President Bush stated last night that a strong America must “value the institution of marriage.” As the White House had previously announced, he proposes to spend $1.5 billion for counseling services, public awareness campaigns and marriage enrichment courses intended to foster “healthy marriages” among low-income Americans.
- While we welcome the president’s concern for the stability of married couples, that stability is threatened by administration policies which no amount of counseling can overcome. America’s families are struggling with massive layoffs, a steadily eroding minimum wage, escalating health care bills and the loss of health insurance coverage. They need credible solutions to these problems, not political fig leaves.

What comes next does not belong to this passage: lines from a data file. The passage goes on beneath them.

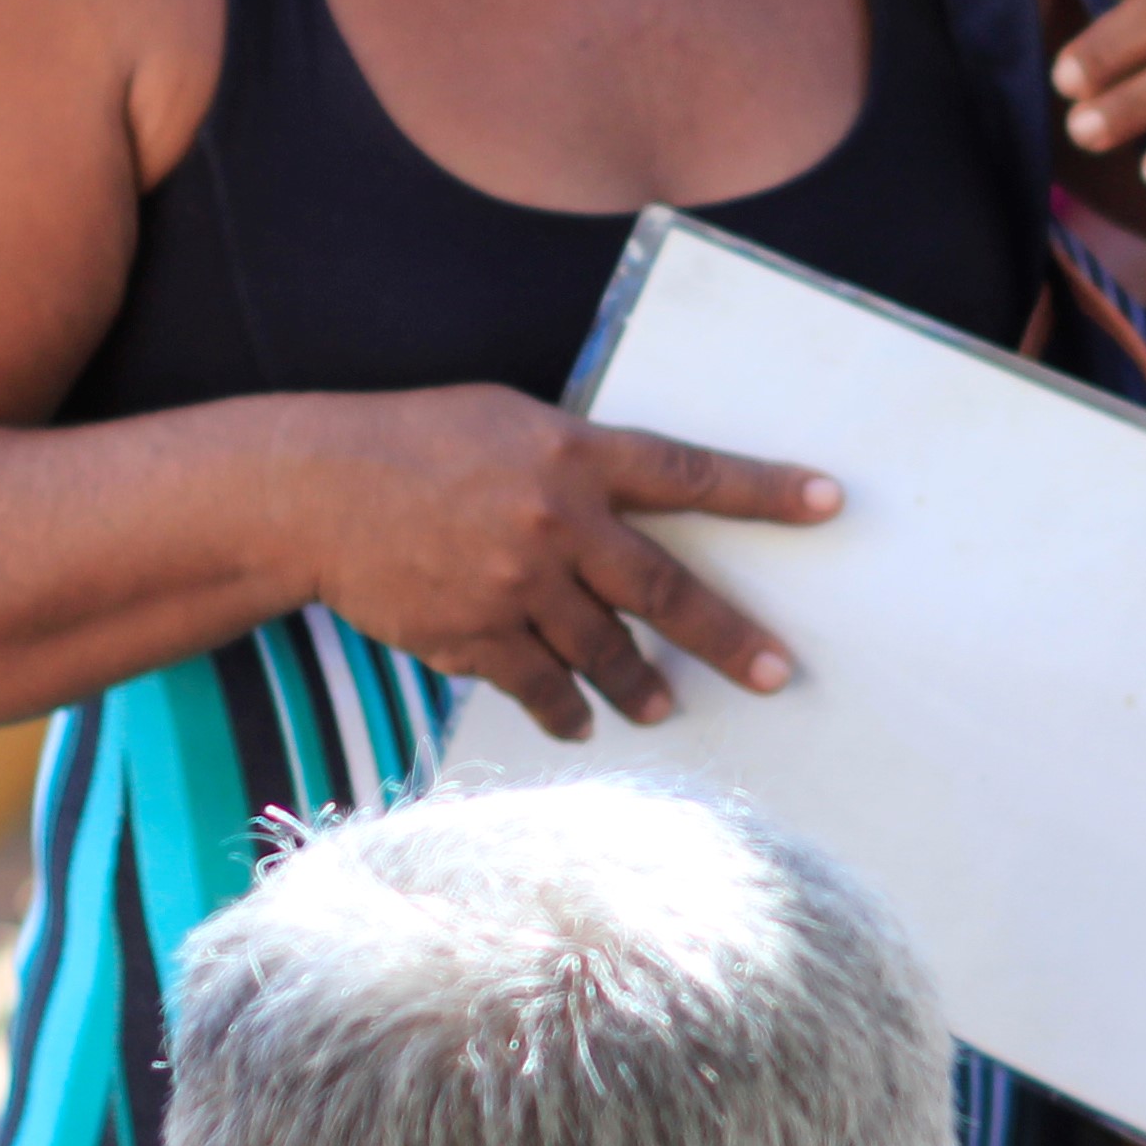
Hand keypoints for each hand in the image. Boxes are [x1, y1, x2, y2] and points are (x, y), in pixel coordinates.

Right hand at [304, 385, 841, 740]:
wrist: (315, 491)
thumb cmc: (417, 441)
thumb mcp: (511, 421)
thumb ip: (579, 462)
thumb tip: (634, 497)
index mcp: (574, 456)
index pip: (691, 474)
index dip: (765, 491)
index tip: (831, 503)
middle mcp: (558, 523)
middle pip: (665, 590)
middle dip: (728, 637)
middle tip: (777, 673)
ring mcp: (517, 586)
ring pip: (604, 652)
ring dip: (642, 686)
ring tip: (666, 706)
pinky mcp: (476, 636)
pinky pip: (540, 687)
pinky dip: (563, 709)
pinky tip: (578, 724)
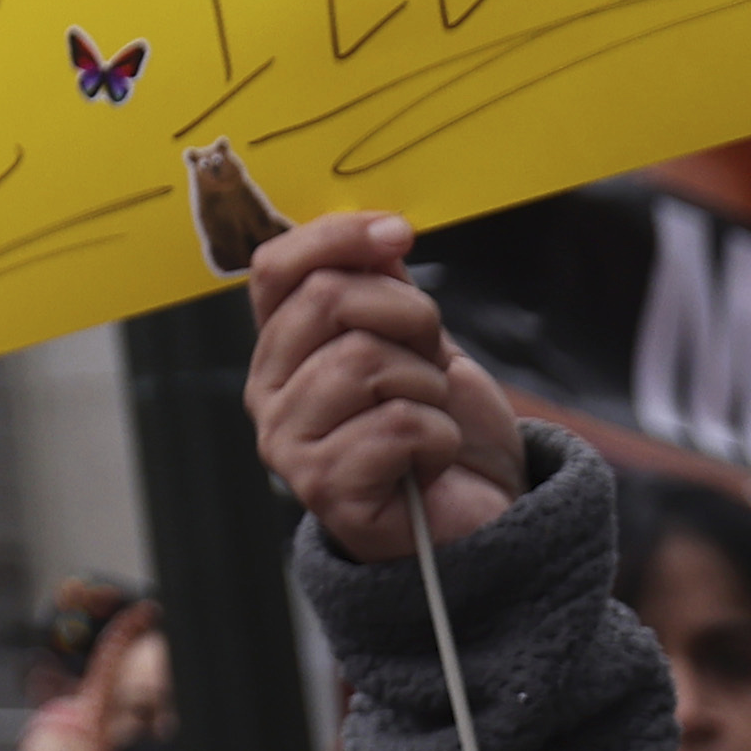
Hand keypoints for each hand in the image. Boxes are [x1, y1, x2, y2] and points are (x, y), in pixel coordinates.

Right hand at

- The president appears to believe that valuing the traditional marital relationship requires that we devalue and stigmatize “non-traditional” relationships. By endorsing a federal definition of marriage as “the union of a man and a woman” and proposing policies to support only those relationships, the president tacitly supports discrimination against the millions of families that do not conform to that definition—including millions of children being raised in households headed by single or unmarried parents. These families face the same struggles yet benefit from none of the myriad policies that provide social and financial stability to those headed by married couples.
We applaud efforts to promote fidelity, responsibility, and mutual reliance. But those traditional virtues are not confined to traditional families. They are needed by all of our families as they strive to stay afloat amid the storms and strains of modern life.